Un accès à toutes les données de tous les instruments
BepiColombo est une ambitieuse mission européenne et japonaise. Dès le début des années 2000, des groupes de scientifiques se sont associés avec des ingénieurs pour développer des instruments. Les premiers ont dit ce qu’ils voulaient mesurer et les seconds ont trouvé comment le faire. Pour chacun des 16 instruments embarqués sur la sonde, il y a un scientifique responsable. Chacun d’entre eux aura la priorité sur les données qui émaneront de leur instrument.
Le Pr Bernard Charlier fait partie des « interdisciplinary scientists » choisis par l’ESA l’an dernier. Ils ne sont que trois en Europe à avoir obtenu ce ticket d’entrée qui permet d’avoir accès à toutes les données des 16 instruments de BepiColombo.
« L’idée est de combiner les différentes mesures données par chaque instrument pour aller plus loin que ce que peut faire un seul instrument », explique le Pr Charlier.
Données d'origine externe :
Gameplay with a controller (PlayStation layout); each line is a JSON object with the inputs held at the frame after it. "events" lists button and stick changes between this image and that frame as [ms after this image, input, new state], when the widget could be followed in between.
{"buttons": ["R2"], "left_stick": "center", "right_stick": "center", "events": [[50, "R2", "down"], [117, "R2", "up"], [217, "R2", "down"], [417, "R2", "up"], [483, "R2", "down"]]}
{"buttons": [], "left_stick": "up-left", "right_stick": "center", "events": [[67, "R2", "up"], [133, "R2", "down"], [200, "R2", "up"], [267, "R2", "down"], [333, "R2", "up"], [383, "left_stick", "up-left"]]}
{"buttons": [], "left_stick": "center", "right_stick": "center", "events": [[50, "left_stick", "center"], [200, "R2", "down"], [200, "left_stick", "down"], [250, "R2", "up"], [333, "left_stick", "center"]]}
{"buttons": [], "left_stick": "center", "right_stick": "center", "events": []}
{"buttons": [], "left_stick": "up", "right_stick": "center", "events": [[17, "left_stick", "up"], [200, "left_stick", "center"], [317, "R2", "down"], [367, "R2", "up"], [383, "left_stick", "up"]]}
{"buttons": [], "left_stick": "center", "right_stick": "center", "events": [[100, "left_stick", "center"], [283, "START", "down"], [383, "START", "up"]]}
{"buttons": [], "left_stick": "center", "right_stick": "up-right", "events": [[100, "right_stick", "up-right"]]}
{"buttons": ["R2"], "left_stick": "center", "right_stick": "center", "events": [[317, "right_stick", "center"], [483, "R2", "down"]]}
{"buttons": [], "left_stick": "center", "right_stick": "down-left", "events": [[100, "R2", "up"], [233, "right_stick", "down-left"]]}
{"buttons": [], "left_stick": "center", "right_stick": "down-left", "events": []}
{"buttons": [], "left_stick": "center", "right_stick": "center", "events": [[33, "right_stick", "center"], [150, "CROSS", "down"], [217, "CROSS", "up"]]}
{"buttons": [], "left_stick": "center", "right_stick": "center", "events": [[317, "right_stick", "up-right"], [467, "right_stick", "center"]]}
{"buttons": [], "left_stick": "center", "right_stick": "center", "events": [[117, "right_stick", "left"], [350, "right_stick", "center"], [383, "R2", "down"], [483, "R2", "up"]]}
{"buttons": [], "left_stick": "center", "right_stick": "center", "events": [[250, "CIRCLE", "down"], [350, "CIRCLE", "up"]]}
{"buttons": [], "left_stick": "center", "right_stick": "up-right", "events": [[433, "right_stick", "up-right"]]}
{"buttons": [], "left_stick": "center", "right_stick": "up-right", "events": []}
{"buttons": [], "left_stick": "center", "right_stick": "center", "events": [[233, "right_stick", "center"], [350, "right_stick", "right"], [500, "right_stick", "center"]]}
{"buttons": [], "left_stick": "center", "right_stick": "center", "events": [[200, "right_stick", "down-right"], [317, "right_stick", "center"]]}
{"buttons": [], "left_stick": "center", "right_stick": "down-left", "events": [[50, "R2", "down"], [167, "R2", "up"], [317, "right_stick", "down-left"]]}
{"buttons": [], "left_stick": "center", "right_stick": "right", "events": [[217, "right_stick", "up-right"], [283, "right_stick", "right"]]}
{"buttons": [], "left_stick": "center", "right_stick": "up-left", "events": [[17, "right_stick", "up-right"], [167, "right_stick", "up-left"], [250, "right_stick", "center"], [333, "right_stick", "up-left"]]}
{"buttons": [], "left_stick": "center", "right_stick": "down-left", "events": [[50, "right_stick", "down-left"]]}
Une multitude de données nouvelles vont être collectées
Les spectromètres embarqués ont une bien meilleure résolution que ceux de Messenger. Le champ des éléments chimiques mesurés va pouvoir être élargi et les résultats seront plus précis.
Alors que Messenger avait une orbite elliptique, celle de BepiColombo sera plus circulaire et plus proche de Mercure. Messenger n’a ramené que très peu d’infos sur l’hémisphère sud, la sonde européenne va fournir, quant à elle, une cartographie complète de la planète, avec une résolution équivalente pour chacun des deux hémisphères.
De multiples ellipses pour atteindre Mercure
Le périple entamé en 2018 par Bepi-Colombo s’étale sur sept années. Avant d’atteindre Mercure, l’engin aura recours à neuf assistances gravitationnelles. Outre le survol de la Terre du 10 avril 2020 à environ 12.700 km d’altitude, manœuvre qui doit ralentir l’engin et faire courber sa trajectoire en direction du centre du Système solaire, il est prévu deux passages à proximité (on parle de fly-by) de Vénus puis six au-dessus de Mercure. Le 5 décembre 2025, le satellite devrait enfin se mettre en orbite autour de Mercure, la planète la plus interne de notre Système solaire.